Two other issues not in the report need to be highlighted. One is a major failing of this Government and the previous Government. I refer to the motorised transport grant, which was suspended almost six years ago. It is closed to new entrants but is critically important, particularly to people who live in areas where no public transport is available. No matter when this matter is raised, whether on the Order of Business or during Priority Questions or Other Questions, it seems to be "imminent". That imminency has lasted the best part of five or six years. It cannot go on any longer.
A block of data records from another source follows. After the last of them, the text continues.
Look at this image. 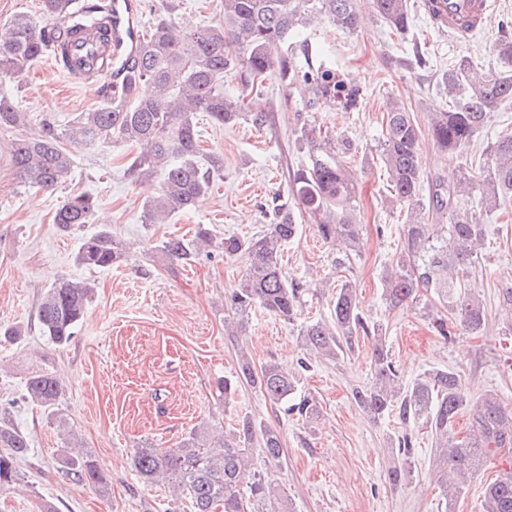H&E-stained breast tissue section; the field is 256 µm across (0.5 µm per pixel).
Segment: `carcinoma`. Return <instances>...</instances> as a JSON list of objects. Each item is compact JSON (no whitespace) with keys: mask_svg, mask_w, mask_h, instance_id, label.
I'll list each match as a JSON object with an SVG mask.
<instances>
[{"mask_svg":"<svg viewBox=\"0 0 512 512\" xmlns=\"http://www.w3.org/2000/svg\"><path fill=\"white\" fill-rule=\"evenodd\" d=\"M222 21L195 28L178 25L171 13L159 14L138 32L133 53L106 81L103 106L84 112L70 126L60 128L44 119L38 131L15 140L12 162L24 183L55 189L72 173L73 160L65 141L86 146L114 140L140 144L144 150L132 157L125 170L131 181L154 173L164 174L161 190L146 202L147 224H163L176 213L195 208L211 187L213 175L224 169V159L198 160V114L221 125L234 124L248 113V97L260 93L265 81L276 76L300 90L309 106L333 104L341 97L352 101L353 90L324 68L310 64L312 46L294 41L295 34L322 16L341 30L357 23L358 0H223ZM371 8L398 33L408 29V0H370ZM43 19L18 16L0 29V79H16L34 63L57 56L61 69L73 71L68 46L73 37L90 28L104 40L112 34L111 0H42ZM495 51L504 65L512 64V38H500ZM240 76L242 90L224 92V77ZM449 108L431 113L433 144L448 153L465 154L487 126L492 114L512 103V71L489 67L479 72L470 56L459 57L443 75ZM381 159L390 188L406 208L399 253L384 271V294L397 309L419 304L436 310L427 314L437 334L448 340L457 330L480 334L486 311L471 287V274L479 265L487 225L480 216L461 207L460 199L477 190L486 212L497 210L512 198V132L488 143L479 163L465 161L437 175L429 197H424L420 166V129L411 113L393 103L384 117ZM27 113L9 94L0 93V129L22 127ZM309 163L291 185L297 207L282 205L272 223L250 236L217 239L200 228L195 236L166 238L156 251L171 262L195 263L201 253L219 251L227 259L242 258L245 270L224 295V326L231 335L244 327L249 312L262 307L292 320L300 304L301 288L288 279L282 267L284 246L297 233V219L307 213L318 235L329 242L343 239L356 253L362 247L356 222V187L339 160L336 143L311 128L302 132ZM96 202L89 194L67 199L57 209L54 224L63 233L89 223ZM435 212L446 224H428ZM126 257L122 244L102 227L83 239L76 254L79 264L108 268ZM431 298L422 300L423 293ZM92 289L89 283L59 278L46 289L38 306L42 331L56 346L68 344L80 324ZM375 337L370 356L372 381L352 390L357 407L378 422L395 414L405 427L421 424L434 440L433 476L447 509L468 489L484 464L512 447V408L492 392L467 398L461 375L450 368H432L406 384L391 358L386 336L366 322L358 308L356 289L348 281L336 289L331 321L309 324L302 330L307 352L334 360L351 349L360 335ZM250 386L277 406L306 421L320 417L311 395H296V377L276 362L257 369L244 351L238 354L236 376L217 384L228 404L239 387ZM24 398L50 415H56L64 392L45 370L31 372ZM469 411L466 434L457 436L456 421ZM62 446L58 462L65 475L94 486L106 497L111 485L98 470L84 440L62 417L56 419ZM30 452L27 437L0 408V494L16 489L22 480L19 462ZM278 463L284 455L280 431L257 423L250 415L238 417L232 429L216 434L201 423L177 446L159 448L144 444L135 450L133 467L146 484L163 481L177 498L186 499L190 512H293L268 472L252 467L254 456ZM483 512H512V461L483 490Z\"/></svg>","mask_w":512,"mask_h":512,"instance_id":"1","label":"carcinoma"}]
</instances>
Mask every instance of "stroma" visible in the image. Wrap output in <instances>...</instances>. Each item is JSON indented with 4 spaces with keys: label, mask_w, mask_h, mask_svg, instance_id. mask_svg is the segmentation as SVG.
<instances>
[{
    "label": "stroma",
    "mask_w": 512,
    "mask_h": 512,
    "mask_svg": "<svg viewBox=\"0 0 512 512\" xmlns=\"http://www.w3.org/2000/svg\"><path fill=\"white\" fill-rule=\"evenodd\" d=\"M143 3L144 26L168 9L177 21L194 27L223 17L221 0ZM410 14L403 34L392 31L366 5L354 32L325 21L303 30L318 51V62L359 89L356 107L335 103L309 108L298 90L272 79L257 100L268 116L264 125L254 124L248 115L224 126L200 116V149L223 156L224 168L196 209L165 224H148L143 217V205L157 194L162 174L135 183L124 175L135 147L68 144L73 171L65 183L46 190L20 182L10 162L20 129H0V324L23 331L14 341L0 338V403H10L11 417L31 448L20 465L25 480L0 498V512H37L43 498L52 500L59 512H189L188 502L175 501L166 485L141 482L131 466L134 449L147 442L175 447L198 424L221 431L241 413L281 430L285 454L271 476L295 512H446L432 475L430 432L404 430L393 417L373 423L351 398L353 387L371 382L373 337L359 336L351 352L339 359H313L308 368L299 366L306 355L301 327L330 320L336 290L348 281L367 321L385 334L403 381L433 367H448L459 372L469 398L491 391L512 406V314L501 307L498 296L499 288L512 285V214L484 219L488 236L472 278L487 312L480 335L444 340L420 312L389 308L383 297L382 276L399 251L404 219L380 158L383 117L390 104H404L421 129L425 175L454 169L459 156L433 147L429 132L431 112L448 106L441 76L462 55L492 63L498 36L492 25L458 44L434 27L419 0H410ZM5 89L18 99L33 127L44 117L68 126L103 100L89 82H67L45 59ZM314 126L352 146L342 159L355 174L363 248L359 255H348L343 243L322 241L312 221L299 217L298 232L285 246L282 261L288 278L303 290L295 321L257 308L241 335H225L224 294L243 274V262L216 252L174 268L155 246L169 237H192L200 224L220 237L264 229L275 205L292 200L293 176L308 163L301 132ZM78 194L95 198L96 214L91 224L61 233L52 222L55 211ZM103 226L126 244V261L109 269L78 265L82 237ZM63 276L88 280L95 288L72 340L59 347L44 336L37 308L46 289ZM243 345L255 365L273 361L296 370L299 393L319 402L321 415L315 423L272 408L246 385L231 405L217 398L215 381L234 374ZM38 369L59 378L65 390L59 410L103 464L110 497L99 496L93 486L59 469L53 417L22 398L28 373ZM406 431L414 444L407 461L410 475L394 486L387 477L393 461L390 441Z\"/></svg>",
    "instance_id": "1"
}]
</instances>
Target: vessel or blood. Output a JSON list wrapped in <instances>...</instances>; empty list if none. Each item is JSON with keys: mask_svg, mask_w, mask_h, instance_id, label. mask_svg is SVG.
Wrapping results in <instances>:
<instances>
[{"mask_svg": "<svg viewBox=\"0 0 512 512\" xmlns=\"http://www.w3.org/2000/svg\"><path fill=\"white\" fill-rule=\"evenodd\" d=\"M423 12L437 10L438 18L449 35L459 42L469 41L488 23L496 9V0H421ZM134 0H116L112 43L102 50L104 70L116 67L120 58L134 46L136 39L129 28L133 24Z\"/></svg>", "mask_w": 512, "mask_h": 512, "instance_id": "vessel-or-blood-1", "label": "vessel or blood"}]
</instances>
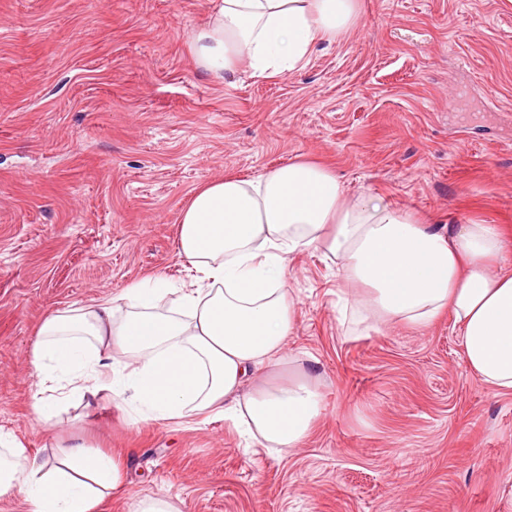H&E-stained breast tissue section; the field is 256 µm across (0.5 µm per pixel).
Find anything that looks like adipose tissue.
Wrapping results in <instances>:
<instances>
[{
    "label": "adipose tissue",
    "mask_w": 512,
    "mask_h": 512,
    "mask_svg": "<svg viewBox=\"0 0 512 512\" xmlns=\"http://www.w3.org/2000/svg\"><path fill=\"white\" fill-rule=\"evenodd\" d=\"M360 0H215L191 39L197 66L221 80L248 63L260 76L302 68L314 48L354 24ZM178 252L199 287L161 309L169 280L126 288L104 300L57 310L42 321L30 353L37 375L61 377L57 394L33 391L46 414L56 397L107 389L149 420L224 416L264 448H294L321 411L317 387L301 378H259L280 364L295 326L284 261L307 248L339 262L359 290L347 300L355 325L425 328L450 315L468 366L512 391V227L452 224L441 231L374 194L345 201L335 172L295 160L252 177L201 185L182 211ZM118 459L73 440L50 458L32 456L0 431V497L31 512H94L122 485Z\"/></svg>",
    "instance_id": "adipose-tissue-1"
}]
</instances>
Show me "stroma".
<instances>
[{
  "label": "stroma",
  "mask_w": 512,
  "mask_h": 512,
  "mask_svg": "<svg viewBox=\"0 0 512 512\" xmlns=\"http://www.w3.org/2000/svg\"><path fill=\"white\" fill-rule=\"evenodd\" d=\"M213 2L0 0V429L38 457L79 439L122 458L96 512H512V392L471 372L450 316L350 332L348 286L313 248L284 262L295 328L264 371L318 387L297 448L221 416L144 421L108 392L34 412L48 312L155 275L191 286L176 235L202 183L306 157L349 199L512 225V0H361L303 69L221 81L190 50Z\"/></svg>",
  "instance_id": "35a3bbf8"
}]
</instances>
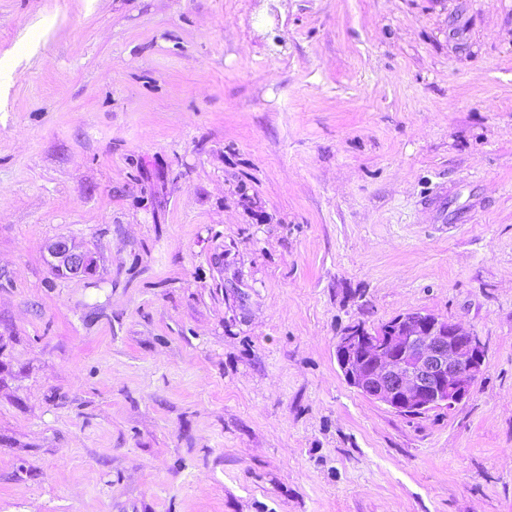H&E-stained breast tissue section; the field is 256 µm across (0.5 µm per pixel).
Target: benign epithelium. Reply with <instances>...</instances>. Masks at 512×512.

While this is not the Minister's responsibility, as Minister for Transport, Tourism and Sport he needs to get in touch with the relevant Minister and ensure that this new scheme is opened up to new applicants without further delay.

Another area where the Government is failing very badly is the Disabled Drivers and Disabled Passengers (Tax Concessions) Regulations 1994. I do not know whether other Members have experience of this, but certainly in the past two years the conditions and eligibility criteria that have been set down have become extremely strict. I know a young man who is only kept out of a wheelchair by his own will, and he has been refused on two separate occasions in this regard. The scheme is not fit for purpose. It needs to be reviewed, and I ask the Minister to use his good offices to ensure that this is done.

As the Chairman of the committee and the Minister said, there is a six-month review. The Minister will be invited before the committee at the end of April to give an update on every one of the 16 recommendations. I will be there, as will other members, because there has very much been cross-party collaboration on this. We want to see improvements, and the Minister is the person in the position to deliver on these improvements. I hope he will honour his commitment and I look forward to welcoming him before the committee at the end of April to review all the recommendations that have been put before him.